The self-employment tax rate is 15.3% and that's based on your combined wages and net earnings for the previous year. If your net earnings were $400 or more last year, you're required to pay self-employment tax. For self-employment tax, you'll need to complete a Schedule SE form.

4. You may pay taxes more often

If you work for yourself, you might need to start paying quarterly taxes. This is when you pay taxes on your earnings throughout the year, or "pay-as-you-go." At your day job, taxes are withheld every paycheck. At your side-hustle, you'll need to make estimated tax payments every few months. 

If you wait until Tax Day to file taxes for the earnings you make from your side-gig, you could face penalties and might pay interest on the amount you owe.

5. You might qualify for deductions and credits

Running a business means you might enjoy some new deductions on your tax return, including:

  • Internet and phone bill: You can deduct part of your bills that are directly related to your business. So if you use 25% of your internet time for work, you'd deduct that on your taxes. If you use your phone a lot, you might want to consider getting a second phone so you can deduct 100% of that cost for your business.
  • Home office deduction: You'll need to detail that a space in your home is specifically used for business-related activities. You can also claim related costs to your home office space. For instance, if your home office is 10% of your home, you can also deduct 10% of your annual electricity costs. If you rent office space, you could deduct those costs instead.
  • Health insurance premiums: This is an option if you don't have health insurance through your employer and you pay for it out of pocket for your coverage. You could deduct premiums for health, dental and even long-term care.
  • Retirement plan contributions: You might already qualify for the Saver's Credit when you make contributions to your IRA. But if you have a business, you could make qualifying contributions to your Solo 401(k), Simple IRA, or SEP-IRA to reduce your tax bill.

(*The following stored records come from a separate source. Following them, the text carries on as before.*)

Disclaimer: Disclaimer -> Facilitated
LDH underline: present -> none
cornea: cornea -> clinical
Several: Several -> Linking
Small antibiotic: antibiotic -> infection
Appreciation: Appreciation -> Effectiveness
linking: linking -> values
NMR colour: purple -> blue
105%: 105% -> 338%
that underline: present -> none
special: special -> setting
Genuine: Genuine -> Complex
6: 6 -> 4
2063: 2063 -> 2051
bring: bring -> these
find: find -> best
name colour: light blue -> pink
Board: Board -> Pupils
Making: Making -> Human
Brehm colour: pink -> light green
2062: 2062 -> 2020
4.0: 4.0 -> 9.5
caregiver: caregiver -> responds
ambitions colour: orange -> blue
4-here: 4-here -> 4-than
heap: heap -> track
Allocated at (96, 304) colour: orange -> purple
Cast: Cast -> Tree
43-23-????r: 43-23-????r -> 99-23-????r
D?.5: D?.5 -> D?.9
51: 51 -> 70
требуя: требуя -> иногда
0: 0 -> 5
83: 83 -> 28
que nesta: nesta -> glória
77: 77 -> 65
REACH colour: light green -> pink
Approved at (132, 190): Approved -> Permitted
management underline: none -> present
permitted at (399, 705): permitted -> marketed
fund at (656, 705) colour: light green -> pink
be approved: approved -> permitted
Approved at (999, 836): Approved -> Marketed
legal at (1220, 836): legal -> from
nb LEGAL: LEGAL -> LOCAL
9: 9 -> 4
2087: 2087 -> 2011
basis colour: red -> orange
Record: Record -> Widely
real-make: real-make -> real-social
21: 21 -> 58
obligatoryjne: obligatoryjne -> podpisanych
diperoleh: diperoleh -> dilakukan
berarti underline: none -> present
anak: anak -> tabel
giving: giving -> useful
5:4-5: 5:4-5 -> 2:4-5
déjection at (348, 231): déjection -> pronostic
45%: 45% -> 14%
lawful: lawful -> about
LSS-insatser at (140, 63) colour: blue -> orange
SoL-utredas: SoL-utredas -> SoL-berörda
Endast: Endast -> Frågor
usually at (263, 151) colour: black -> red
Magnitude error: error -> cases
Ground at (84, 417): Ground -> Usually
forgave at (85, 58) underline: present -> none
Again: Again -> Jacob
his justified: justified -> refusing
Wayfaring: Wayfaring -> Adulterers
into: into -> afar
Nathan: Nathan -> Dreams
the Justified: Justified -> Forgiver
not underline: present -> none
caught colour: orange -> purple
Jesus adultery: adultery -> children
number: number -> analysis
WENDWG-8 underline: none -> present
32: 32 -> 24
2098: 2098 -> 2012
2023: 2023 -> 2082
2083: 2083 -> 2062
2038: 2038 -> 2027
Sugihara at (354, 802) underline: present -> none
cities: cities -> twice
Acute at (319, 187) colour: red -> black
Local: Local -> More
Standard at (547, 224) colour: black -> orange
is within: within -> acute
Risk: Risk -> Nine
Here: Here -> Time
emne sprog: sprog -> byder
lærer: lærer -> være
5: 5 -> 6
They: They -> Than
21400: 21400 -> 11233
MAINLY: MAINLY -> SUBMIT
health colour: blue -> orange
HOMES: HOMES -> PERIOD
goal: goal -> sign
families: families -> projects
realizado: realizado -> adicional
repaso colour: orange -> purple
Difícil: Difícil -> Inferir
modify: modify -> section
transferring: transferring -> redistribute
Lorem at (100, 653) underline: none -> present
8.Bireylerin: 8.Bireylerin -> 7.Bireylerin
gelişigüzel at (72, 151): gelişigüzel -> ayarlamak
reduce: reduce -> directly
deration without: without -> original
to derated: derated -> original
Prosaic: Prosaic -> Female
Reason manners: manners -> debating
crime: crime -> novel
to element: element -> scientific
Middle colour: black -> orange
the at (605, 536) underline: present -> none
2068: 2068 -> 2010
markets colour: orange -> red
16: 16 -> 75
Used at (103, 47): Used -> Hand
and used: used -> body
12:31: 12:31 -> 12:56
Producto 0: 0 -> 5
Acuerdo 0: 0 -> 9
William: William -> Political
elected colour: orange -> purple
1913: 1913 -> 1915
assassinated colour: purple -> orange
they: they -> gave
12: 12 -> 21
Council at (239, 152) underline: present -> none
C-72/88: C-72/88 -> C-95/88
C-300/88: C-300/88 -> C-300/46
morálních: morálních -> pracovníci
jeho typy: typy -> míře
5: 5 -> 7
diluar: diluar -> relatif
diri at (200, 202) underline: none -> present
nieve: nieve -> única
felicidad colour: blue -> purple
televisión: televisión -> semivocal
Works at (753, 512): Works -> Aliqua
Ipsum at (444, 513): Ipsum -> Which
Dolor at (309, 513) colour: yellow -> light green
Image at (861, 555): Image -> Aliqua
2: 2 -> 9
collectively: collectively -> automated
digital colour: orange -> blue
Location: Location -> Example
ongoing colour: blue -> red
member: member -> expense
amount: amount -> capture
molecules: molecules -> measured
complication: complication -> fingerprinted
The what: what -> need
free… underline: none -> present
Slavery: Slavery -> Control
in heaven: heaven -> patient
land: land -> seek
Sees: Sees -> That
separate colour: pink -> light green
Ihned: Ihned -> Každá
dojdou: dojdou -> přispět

How to avoid a huge tax bill from your side-gig

If you don't want to burden yourself with a big tax bill, take a few steps now to limit what you owe.

  • Set aside tax money. Self-employed workers should set aside anywhere from 20% to 40% of their income to pay for taxes. So if you earn $1,000 every month from your side-gig, you'd save $200 to $400 of that to go towards your quarterly estimated taxes. If you overpay, usually that excess can go towards your next quarterly payment. The IRS won't know how much you overpaid until you file a tax return in April. But if you overpaid, it'll send you a refund.
  • Open a separate business account. If you're running your own business, it's time to treat it like one. Having all your business income go through your business account can save you an exceptional amount of time and hassle come tax time. You'll be able to avoid sorting through bank statements to see what is "business" and what is "personal." It's also a good place to pay for business-related expenses, in case you have any. You may also want to consider incorporating your business so it's completely separate from personal income and expenses.
  • Talk to a professional. Taxes aren't simple, especially since rules can change every year. Whether you use software or hire an expert, you don't have to go at it alone. A professional can help you make sure you're doing your taxes the right away without facing penalties. They can help lower your tax bill and possibly increase your return.